While Session depends on third-party servers, constant traffic duplication across “swarms” of volunteer servers makes observation or mass metadata collection virtually impossible. Multimedia streams remain its sole centralized element as an ongoing area of focus for decentralization.

Of all options, Session excels at usability without compromising privacy fundamentals. Users need not reveal identifying information about themselves or contacts to communicate securely.

Session earns top marks thanks to a uniquely private yet still very usable design:

  • End-to-end encryption with forward secrecy like Signal but without phone numbers or identifiers.
  • Data and metadata are highly distributed across a global “Loki” onion-routed network.
  • Servers are incentivized by cryptocurrency making the infrastructure highly resistant to censorship.
  • Supports multimedia chatting and a seamless user experience across all platforms and devices.
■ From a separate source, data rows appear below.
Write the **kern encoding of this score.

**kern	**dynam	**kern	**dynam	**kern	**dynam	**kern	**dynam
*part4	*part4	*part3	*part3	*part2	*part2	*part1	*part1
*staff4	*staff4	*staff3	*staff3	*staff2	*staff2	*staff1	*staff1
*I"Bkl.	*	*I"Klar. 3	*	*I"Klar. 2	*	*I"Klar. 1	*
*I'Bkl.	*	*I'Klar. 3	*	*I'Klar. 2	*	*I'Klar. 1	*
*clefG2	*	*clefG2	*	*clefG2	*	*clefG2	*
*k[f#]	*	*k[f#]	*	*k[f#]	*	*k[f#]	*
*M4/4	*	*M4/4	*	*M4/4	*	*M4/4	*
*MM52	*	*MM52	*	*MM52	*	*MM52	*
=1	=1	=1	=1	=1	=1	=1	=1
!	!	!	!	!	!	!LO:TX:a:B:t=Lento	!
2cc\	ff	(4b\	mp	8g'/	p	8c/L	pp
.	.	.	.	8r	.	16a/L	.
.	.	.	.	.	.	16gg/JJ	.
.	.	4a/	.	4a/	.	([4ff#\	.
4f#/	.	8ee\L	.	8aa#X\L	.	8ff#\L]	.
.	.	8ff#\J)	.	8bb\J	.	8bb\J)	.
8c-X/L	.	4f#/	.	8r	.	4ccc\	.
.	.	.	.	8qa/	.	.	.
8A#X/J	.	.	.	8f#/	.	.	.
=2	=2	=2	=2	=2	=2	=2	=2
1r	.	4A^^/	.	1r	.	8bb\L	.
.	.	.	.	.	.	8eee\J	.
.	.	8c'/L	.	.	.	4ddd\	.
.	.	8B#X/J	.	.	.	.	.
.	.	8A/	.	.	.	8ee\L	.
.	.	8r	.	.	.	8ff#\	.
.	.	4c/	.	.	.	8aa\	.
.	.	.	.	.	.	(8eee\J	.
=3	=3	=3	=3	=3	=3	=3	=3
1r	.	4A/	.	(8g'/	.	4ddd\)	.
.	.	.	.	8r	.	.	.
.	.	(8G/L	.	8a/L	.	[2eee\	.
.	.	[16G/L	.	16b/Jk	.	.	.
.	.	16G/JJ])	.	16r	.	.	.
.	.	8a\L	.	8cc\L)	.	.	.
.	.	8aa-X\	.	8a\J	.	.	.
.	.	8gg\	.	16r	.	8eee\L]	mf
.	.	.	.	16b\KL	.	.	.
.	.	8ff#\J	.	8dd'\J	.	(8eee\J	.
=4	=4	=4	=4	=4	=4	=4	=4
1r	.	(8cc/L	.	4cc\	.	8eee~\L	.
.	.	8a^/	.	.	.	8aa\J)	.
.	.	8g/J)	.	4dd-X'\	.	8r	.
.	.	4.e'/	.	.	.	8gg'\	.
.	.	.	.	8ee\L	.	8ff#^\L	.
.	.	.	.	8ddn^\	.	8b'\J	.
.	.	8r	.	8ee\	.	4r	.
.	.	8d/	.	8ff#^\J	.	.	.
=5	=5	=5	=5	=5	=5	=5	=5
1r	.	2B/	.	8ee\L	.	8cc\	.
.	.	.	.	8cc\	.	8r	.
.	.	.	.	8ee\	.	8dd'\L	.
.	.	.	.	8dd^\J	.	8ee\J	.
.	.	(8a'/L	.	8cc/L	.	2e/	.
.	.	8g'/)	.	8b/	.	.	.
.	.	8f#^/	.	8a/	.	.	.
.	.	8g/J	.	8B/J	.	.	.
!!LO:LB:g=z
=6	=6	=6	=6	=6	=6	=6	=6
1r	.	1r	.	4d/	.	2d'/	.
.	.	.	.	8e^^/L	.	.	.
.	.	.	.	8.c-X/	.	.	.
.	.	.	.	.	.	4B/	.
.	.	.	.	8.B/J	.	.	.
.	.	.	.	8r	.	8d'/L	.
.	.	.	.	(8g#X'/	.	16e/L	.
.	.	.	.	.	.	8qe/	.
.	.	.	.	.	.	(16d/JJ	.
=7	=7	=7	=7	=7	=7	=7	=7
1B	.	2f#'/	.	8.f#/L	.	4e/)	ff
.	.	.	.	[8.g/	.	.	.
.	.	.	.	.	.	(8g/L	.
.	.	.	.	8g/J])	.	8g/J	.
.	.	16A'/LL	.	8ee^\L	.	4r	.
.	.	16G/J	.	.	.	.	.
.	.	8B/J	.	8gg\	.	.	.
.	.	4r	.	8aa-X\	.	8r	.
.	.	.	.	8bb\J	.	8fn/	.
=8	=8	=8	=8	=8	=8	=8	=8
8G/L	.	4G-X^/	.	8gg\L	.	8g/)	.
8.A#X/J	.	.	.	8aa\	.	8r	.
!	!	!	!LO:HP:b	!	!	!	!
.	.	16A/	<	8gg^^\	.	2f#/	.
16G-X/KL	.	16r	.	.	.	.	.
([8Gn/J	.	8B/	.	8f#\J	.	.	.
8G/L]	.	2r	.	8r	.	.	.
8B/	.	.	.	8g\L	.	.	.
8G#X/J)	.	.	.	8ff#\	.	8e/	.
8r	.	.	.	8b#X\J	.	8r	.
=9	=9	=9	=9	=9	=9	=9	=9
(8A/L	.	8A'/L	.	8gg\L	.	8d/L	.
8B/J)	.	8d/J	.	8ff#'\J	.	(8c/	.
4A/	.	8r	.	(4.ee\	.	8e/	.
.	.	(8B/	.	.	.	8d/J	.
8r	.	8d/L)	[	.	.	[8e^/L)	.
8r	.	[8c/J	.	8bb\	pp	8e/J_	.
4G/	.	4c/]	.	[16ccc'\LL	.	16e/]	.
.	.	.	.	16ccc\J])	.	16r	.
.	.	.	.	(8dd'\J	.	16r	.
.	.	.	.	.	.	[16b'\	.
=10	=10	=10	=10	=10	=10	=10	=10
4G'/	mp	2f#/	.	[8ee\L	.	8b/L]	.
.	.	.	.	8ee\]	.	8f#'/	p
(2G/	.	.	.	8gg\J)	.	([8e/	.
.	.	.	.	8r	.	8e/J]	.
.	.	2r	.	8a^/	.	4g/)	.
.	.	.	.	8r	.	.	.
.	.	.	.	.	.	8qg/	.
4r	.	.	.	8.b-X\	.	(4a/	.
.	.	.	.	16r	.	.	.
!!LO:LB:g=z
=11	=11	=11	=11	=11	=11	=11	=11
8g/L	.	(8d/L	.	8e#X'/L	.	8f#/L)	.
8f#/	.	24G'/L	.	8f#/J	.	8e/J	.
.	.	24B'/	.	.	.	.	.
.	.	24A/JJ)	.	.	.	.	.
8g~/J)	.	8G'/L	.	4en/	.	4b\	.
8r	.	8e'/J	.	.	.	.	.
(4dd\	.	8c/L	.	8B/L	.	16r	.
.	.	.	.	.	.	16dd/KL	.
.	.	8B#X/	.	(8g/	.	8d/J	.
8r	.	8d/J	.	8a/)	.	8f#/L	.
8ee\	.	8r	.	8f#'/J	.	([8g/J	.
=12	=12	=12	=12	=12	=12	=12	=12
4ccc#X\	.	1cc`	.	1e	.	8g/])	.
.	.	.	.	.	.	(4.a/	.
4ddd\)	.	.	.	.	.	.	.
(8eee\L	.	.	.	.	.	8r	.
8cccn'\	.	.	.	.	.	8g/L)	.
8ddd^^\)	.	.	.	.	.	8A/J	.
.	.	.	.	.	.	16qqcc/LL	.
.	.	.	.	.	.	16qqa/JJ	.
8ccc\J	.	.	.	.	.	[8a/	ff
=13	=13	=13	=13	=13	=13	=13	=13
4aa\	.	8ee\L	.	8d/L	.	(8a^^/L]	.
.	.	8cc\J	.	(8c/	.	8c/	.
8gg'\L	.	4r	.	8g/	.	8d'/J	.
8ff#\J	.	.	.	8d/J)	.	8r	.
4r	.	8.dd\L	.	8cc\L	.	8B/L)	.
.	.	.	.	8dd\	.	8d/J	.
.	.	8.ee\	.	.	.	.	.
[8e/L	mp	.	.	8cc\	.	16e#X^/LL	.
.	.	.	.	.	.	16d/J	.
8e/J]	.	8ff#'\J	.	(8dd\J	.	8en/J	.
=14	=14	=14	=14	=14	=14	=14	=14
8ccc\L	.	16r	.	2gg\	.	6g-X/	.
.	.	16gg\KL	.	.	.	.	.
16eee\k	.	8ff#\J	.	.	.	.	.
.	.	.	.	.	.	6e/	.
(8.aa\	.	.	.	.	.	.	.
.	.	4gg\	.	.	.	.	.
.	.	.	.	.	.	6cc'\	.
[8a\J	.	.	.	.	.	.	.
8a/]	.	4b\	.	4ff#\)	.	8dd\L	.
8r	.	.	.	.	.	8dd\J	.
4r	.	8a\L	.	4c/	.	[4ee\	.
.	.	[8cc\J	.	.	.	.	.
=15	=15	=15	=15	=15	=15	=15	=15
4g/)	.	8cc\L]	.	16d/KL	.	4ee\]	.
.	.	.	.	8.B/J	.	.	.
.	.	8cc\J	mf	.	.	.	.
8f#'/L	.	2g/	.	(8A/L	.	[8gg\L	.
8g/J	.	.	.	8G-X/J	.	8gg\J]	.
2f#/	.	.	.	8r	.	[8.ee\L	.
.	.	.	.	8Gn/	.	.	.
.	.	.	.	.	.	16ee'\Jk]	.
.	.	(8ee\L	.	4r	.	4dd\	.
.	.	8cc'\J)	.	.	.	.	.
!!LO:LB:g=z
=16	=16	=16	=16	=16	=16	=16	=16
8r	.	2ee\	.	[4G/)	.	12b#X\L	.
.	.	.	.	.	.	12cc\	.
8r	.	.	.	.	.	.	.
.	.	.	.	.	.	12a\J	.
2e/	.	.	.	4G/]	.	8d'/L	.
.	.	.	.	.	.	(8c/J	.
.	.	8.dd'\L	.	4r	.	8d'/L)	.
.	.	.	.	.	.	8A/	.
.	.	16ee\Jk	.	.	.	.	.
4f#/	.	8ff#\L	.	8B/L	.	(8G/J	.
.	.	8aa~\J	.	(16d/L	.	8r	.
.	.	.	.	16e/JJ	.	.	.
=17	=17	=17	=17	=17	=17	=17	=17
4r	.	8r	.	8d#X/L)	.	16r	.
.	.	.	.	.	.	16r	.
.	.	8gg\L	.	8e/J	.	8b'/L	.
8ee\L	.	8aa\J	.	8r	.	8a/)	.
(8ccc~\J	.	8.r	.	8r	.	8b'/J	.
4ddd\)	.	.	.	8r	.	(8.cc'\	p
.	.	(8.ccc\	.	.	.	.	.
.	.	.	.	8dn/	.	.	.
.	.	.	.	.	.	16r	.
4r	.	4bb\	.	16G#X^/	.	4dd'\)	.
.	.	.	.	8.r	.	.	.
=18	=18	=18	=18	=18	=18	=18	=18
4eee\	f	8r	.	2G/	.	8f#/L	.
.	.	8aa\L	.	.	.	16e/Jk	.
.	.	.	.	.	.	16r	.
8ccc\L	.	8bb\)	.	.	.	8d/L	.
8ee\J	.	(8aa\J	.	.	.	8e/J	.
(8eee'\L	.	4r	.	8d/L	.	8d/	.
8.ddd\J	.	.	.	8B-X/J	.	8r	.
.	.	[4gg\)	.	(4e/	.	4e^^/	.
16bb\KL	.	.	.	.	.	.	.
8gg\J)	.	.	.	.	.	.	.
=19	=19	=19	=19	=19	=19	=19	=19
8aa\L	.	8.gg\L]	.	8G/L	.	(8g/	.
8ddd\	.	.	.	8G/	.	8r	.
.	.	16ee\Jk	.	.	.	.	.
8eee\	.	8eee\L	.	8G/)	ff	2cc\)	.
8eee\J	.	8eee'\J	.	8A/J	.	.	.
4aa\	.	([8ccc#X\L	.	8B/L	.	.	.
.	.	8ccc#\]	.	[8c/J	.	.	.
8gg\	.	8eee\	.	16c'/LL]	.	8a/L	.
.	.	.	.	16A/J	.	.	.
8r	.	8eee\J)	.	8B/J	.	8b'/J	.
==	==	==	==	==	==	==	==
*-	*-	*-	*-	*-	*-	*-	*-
By combining the levels of privacy provided by tools like Briar with the usability of mainstream apps, Session stands out as the best overall choice – especially for communicating with unknown parties where metadata privacy is critical.

Conclusion

Not all encrypted messaging apps are equally strong on privacy. Understanding usage context and individual threat models is key to determining the best fit. Apps requiring real identifiers like phone numbers prove the least private due to linking metadata. Apps with distributed infrastructure and onion routing performed best. For most use cases, Signal remains a good choice – but Session stands out as the front-runner especially when anonymity matters most. I hope this overview helps you select the best-encrypted messenger fit for your individual needs and threat model. Let me know if you have any other questions!